> _The exercise_:
Render the items below as a two-column CSV headed instruction and reading, with one row per item holding its text and its answer, each in a single quoted field with line breaks replaced by spaces. Leave the pictures out.
### Data supplied
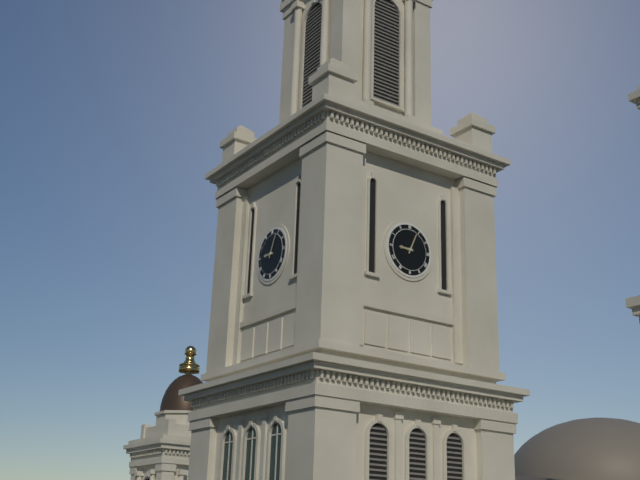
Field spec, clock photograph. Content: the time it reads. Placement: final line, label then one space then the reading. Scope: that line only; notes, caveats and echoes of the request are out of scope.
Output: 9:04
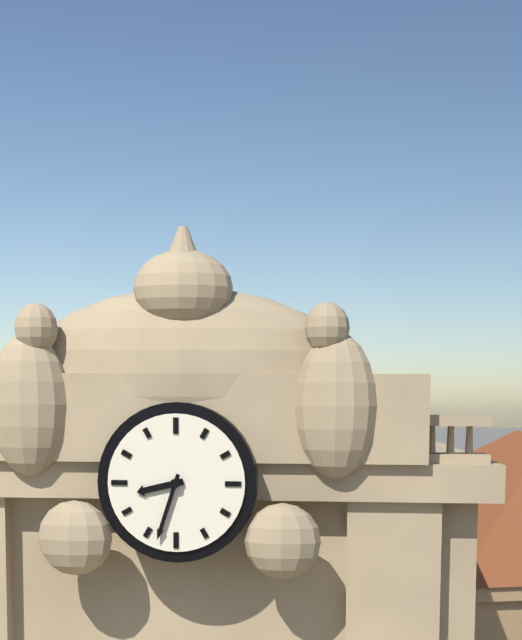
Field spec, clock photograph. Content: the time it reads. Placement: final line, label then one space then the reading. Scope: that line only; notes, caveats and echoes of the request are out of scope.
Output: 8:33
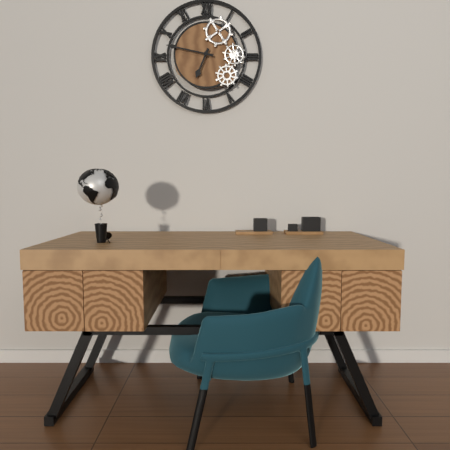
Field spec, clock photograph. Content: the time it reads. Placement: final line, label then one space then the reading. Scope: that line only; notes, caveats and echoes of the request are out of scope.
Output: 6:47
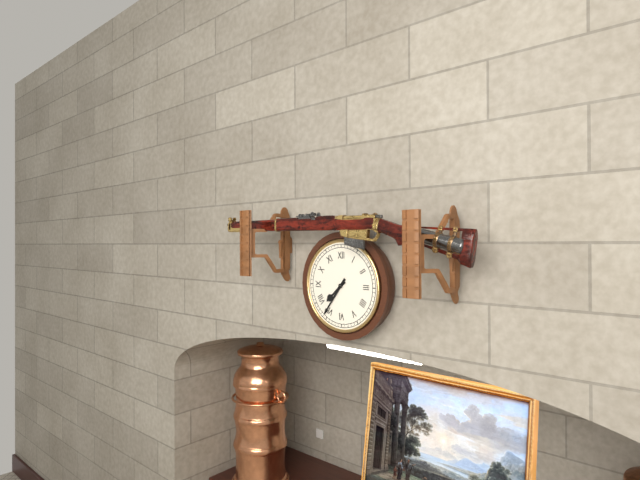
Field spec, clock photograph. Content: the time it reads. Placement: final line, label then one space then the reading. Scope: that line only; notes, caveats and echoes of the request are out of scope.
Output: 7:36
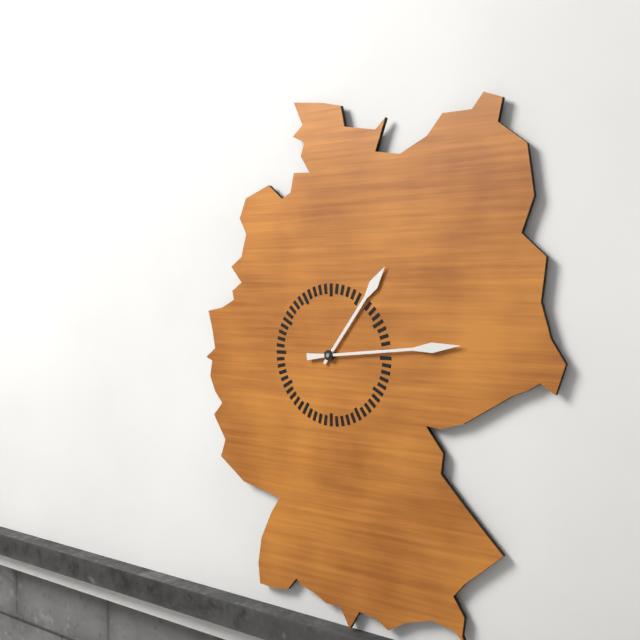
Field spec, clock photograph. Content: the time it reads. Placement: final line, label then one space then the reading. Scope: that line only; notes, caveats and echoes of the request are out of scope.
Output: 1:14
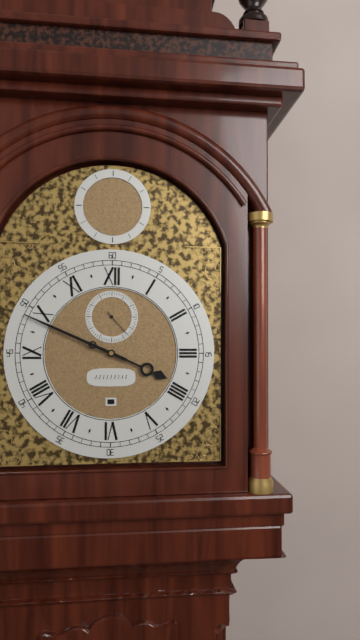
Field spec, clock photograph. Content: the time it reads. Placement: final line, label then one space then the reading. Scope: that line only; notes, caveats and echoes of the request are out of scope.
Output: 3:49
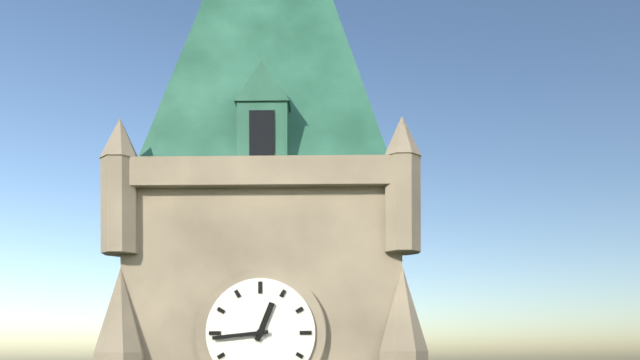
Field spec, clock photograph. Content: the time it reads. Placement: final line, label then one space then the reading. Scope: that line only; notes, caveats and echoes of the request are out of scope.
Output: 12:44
######
> _Expected answer_:
instruction,reading
"Field spec, clock photograph. Content: the time it reads. Placement: final line, label then one space then the reading. Scope: that line only; notes, caveats and echoes of the request are out of scope. Output:","9:04"
"Field spec, clock photograph. Content: the time it reads. Placement: final line, label then one space then the reading. Scope: that line only; notes, caveats and echoes of the request are out of scope. Output:","8:33"
"Field spec, clock photograph. Content: the time it reads. Placement: final line, label then one space then the reading. Scope: that line only; notes, caveats and echoes of the request are out of scope. Output:","6:47"
"Field spec, clock photograph. Content: the time it reads. Placement: final line, label then one space then the reading. Scope: that line only; notes, caveats and echoes of the request are out of scope. Output:","7:36"
"Field spec, clock photograph. Content: the time it reads. Placement: final line, label then one space then the reading. Scope: that line only; notes, caveats and echoes of the request are out of scope. Output:","1:14"
"Field spec, clock photograph. Content: the time it reads. Placement: final line, label then one space then the reading. Scope: that line only; notes, caveats and echoes of the request are out of scope. Output:","3:49"
"Field spec, clock photograph. Content: the time it reads. Placement: final line, label then one space then the reading. Scope: that line only; notes, caveats and echoes of the request are out of scope. Output:","12:44"